What prevents a person from being sorry when they do wrong? There is probably a variety of answers to that question, but often it is simply a matter of pride. Many are unwilling to say, I’m sorry because they are too prideful.
Pride causes them to focus on the faults of someone else, often the very one against whom the wrong has been committed. Pride convinces people that their actions are not very bad, and certainly not bad enough to warrant an apology. Pride stops people from saying sorry because it leads to focusing on the self instead of the feelings of someone else.
Sometimes pride is even the culprit that leads to the wrong in the first place. Solomon reminds us that, “Pride goes before destruction, and a haughty spirit before a fall” (Proverbs 16:18). And it is that same pride that leads to doing wrong that prevents one from seeing the sinfulness of his actions, repenting, and saying, I’m sorry.
The first step in saying “I’m sorry,” then, is suppressing one’s pride, which allows a person to recognize that he or she has done something wrong. Then the person who has done wrong can begin to empathize with the person whom he has wronged, which often leads to an apology. And while some wrongs are so egregious that a simple apology will not solve the damage done, very often it can greatly change the situation and lead to a resolution. Sometimes an apology will rectify the situation immediately and those involved can move forward to better things. Relationships between husbands and wives, parents and children, and even brothers and sisters in Christ, can be greatly improved, and sometimes even saved, by a simple willingness to say, I’m sorry.
Of course, the most important apology is made to God when we wrong Him.

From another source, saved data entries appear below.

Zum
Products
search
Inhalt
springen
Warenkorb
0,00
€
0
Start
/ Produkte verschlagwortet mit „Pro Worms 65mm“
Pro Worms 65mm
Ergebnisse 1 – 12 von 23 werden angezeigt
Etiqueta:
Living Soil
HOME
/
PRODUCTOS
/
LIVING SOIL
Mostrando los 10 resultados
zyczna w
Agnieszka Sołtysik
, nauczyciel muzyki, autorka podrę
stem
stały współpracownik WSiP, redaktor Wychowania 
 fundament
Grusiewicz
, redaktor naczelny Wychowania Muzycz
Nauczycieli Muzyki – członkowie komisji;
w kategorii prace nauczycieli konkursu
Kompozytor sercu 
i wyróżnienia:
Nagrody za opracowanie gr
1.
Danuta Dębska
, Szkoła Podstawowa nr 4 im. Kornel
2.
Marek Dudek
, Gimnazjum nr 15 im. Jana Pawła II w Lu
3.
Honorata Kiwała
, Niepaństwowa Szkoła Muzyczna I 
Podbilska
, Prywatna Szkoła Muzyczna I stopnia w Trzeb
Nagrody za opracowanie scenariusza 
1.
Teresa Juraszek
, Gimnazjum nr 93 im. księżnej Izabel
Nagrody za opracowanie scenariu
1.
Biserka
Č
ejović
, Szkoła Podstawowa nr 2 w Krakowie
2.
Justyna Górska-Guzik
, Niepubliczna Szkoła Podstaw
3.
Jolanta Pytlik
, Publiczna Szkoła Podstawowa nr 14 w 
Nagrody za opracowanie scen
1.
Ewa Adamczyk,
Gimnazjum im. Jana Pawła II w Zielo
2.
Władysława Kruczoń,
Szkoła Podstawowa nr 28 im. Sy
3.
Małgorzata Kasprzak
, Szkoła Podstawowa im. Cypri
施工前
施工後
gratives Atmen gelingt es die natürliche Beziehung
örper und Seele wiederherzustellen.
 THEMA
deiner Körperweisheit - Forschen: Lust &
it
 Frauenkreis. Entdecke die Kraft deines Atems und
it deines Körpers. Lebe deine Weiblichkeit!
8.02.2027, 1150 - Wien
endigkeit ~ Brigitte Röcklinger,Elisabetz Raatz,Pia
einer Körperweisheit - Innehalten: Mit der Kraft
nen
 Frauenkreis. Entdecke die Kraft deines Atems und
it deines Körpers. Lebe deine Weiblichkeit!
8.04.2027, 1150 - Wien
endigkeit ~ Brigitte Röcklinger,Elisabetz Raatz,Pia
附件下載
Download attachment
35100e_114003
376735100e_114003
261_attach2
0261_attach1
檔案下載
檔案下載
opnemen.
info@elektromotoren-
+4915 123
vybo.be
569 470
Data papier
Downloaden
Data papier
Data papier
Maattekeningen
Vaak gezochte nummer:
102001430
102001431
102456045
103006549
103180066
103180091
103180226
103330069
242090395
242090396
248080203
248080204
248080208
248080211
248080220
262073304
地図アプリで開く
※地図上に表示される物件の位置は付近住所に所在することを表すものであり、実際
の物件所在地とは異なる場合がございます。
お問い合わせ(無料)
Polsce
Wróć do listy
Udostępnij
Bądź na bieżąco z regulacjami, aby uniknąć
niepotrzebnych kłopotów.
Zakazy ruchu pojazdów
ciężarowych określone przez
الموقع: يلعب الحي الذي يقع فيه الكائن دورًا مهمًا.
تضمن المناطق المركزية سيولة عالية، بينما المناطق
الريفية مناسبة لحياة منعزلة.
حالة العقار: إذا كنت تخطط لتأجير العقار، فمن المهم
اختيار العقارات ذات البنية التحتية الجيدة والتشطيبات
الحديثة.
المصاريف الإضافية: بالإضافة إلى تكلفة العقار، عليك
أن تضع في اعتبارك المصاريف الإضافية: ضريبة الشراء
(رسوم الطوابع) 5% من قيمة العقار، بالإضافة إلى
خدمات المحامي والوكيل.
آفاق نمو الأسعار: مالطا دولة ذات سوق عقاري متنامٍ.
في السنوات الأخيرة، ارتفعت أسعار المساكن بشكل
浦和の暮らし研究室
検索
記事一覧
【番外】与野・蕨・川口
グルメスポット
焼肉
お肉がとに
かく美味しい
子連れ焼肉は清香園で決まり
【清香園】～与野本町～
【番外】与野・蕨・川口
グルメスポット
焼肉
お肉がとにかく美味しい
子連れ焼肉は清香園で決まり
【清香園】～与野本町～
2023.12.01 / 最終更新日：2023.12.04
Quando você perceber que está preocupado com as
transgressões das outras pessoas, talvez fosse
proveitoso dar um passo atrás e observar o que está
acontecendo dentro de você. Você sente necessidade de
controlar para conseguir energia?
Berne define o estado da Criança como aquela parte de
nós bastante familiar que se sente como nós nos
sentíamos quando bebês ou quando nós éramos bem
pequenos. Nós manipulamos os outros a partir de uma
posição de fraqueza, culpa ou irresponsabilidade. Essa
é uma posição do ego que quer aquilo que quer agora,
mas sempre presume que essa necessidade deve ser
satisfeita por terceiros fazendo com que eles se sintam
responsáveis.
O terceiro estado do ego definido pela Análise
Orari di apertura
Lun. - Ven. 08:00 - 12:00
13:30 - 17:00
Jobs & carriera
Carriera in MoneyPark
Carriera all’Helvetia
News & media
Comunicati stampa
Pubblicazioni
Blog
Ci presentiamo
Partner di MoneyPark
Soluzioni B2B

This comes in the form of a confession that follows true repentance. I mentioned above that repentance comes from godly sorrow, but to save our relationship with God when we sin, more than repentance is needed. Peter told Simon when he sinned, to “Repent, therefore, of this wickedness of yours, and pray to the Lord that, if possible, the intent of your heart may be forgiven you” (Acts 8:22). Notice that Simon was to repent and then do something else to be forgiven, that is, to pray to the Lord. John lets us know that the prayer under consideration is not just a general prayer but a recognition of fault in a request for forgiveness. He wrote this:
“If we confess our sins, he is faithful and just to forgive us our sins and to cleanse us from all unrighteousness” (1 John 1:9). When we confess to God, we are not revealing to Him information because He already knows what we have done. Instead, we are saying to God, I’m sorry. Interestingly, the very thing that stops us from apologizing to each other when we do wrong, is the same thing that stops some from asking God for forgiveness.
Before and after John encourages us to confess our sins, he warns us about thinking we have no sin (ver. 8) or that we have not sinned (ver. 10). Again, we must suppress our pride, recognize our sin, and plead for forgiveness before God.
When it comes to relationships, whether it is our relationship with God or our relationship with other people, there are very few things more important than the willingness to say that we are sorry from time to time. Let us all humble ourselves to make sure that when the time comes, we will recognize the need for an apology and be willing to offer a simple, “I’m sorry.”